Source passage below:

As can be seen in Figure 4, the interior part of the container looks dirty with scratches at the bottom. For ethical reasons, the identity of the processed water-producing industry has not been disclosed. Water containing high levels of total coliform and E. coli is hazardous to health and can cause gastrointestinal disorders, typhoid, hepatitis, and cholera.

Coliform is a group of bacteria present in open environments and also in the intestine of warm-blooded animals. Their presence in waters indicates bacterial contamination (Odankar & Ampofo 2013). The TC group of bacteria includes faecal and environmental species, whereas E. coli is of faecal origin (WHO 2017a, 2017b).

Previous investigations carried out for the presence of bacteria in processed water support our findings. A study carried out for enumeration of the TC bacteria in bottled water (processed water) found that the levels exceeded the WHO drinking water quality guidelines (0 CFU/100 mL), with bacteria found in 63.3% of samples (Thapa et al. 2012). Subedi & Aryal (2010) have reported TC and E. coli in 91.5 and 59.6% of bottled water in the Kathmandu valley. The presence of TC in 75 and 89% samples and E. coli in 54.2 and 66% (Budathoki 2010; Rai et al. 2015) of different bottled water brands reveal that processed water is highly contaminated due to the presence of E. coli and TC bacteria.

Drinking water should be free from bacterial contamination. To avoid bacterial contamination (TC and E. coli) in water, care must be taken during water production and handling of containers.

Processed water samples in the Kathmandu and Lalitpur districts of Kathmandu valley were characterized for drinking water quality. The water samples were randomly collected from public places and characterized for physical, chemical, and microbiological parameters. The processed water samples were contaminated with fluoride, ammonia, E. coli, and TC bacteria. The maximum and minimum concentration of fluoride was estimated at 0.001 and 2.73 mg/L, respectively. These values do not comply with the recommendations of the DFTQC (0.5–1.5 mg/L). The maximum of 4.66 mg/L ammonia estimated in the samples is far beyond the drinking water quality standard (1.5 mg/L). The average number of bacteria enumerated for E. coli and TC exceeded the DFTQC (54.4 CFU/mL and 204.4 CFU/mL). The physical and chemical parameters characterized for the estimation of pH, EC, turbidity, iron, manganese, arsenic, cadmium, chromium, lead, chloride, sulphate, nitrate, copper, total hardness, zinc, and residual chlorine were within the recommendations of DFTQC.

End of Source passage.

**Questions:**
1. Output the water-quality passage word for word, from "As can be seen" to "(WHO 2017a, 2017b).".
2. Decide whether each statement agrees with the water-quality passage, and answer yes or no with the deciding words quoted from it: (a) E. coli comes from faecal sources. (b) The passage names the industry that produced the processed water. (c) The highest ammonia level found in the samples stayed within the drinking water quality standard.

Provided material below:

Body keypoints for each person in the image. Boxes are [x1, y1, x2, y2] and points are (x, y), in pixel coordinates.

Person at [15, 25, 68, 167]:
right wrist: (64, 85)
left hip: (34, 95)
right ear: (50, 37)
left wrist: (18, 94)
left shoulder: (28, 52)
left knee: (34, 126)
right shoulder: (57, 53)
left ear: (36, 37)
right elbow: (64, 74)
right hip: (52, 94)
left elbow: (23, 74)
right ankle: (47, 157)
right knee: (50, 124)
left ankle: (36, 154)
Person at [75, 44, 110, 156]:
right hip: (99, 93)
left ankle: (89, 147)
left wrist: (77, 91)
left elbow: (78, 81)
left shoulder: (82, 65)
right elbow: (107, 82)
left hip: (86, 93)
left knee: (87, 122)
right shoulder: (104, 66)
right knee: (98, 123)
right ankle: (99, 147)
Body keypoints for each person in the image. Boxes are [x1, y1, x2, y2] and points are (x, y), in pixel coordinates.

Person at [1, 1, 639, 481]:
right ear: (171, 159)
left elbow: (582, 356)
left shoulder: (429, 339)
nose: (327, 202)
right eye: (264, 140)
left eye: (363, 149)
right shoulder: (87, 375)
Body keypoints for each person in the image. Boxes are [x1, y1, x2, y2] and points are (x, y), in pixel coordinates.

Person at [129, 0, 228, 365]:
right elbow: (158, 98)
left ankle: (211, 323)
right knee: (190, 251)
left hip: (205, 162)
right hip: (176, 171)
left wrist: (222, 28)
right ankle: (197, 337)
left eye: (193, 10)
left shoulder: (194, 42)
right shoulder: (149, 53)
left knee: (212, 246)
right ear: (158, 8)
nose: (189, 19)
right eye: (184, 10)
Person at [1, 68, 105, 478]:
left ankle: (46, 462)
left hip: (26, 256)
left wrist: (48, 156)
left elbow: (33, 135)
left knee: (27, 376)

End of Provided material.

**Results for each task:**
1.
As can be seen in Figure 4, the interior part of the container looks dirty with scratches at the bottom. For ethical reasons, the identity of the processed water-producing industry has not been disclosed. Water containing high levels of total coliform and E. coli is hazardous to health and can cause gastrointestinal disorders, typhoid, hepatitis, and cholera.

Coliform is a group of bacteria present in open environments and also in the intestine of warm-blooded animals. Their presence in waters indicates bacterial contamination (Odankar & Ampofo 2013). The TC group of bacteria includes faecal and environmental species, whereas E. coli is of faecal origin (WHO 2017a, 2017b).

2.
(a) Yes: "whereas E. coli is of faecal origin"
(b) No: "For ethical reasons, the identity of the processed water-producing industry has not been disclosed."
(c) No: "The maximum of 4.66 mg/L ammonia estimated in the samples is far beyond the drinking water quality standard (1.5 mg/L)."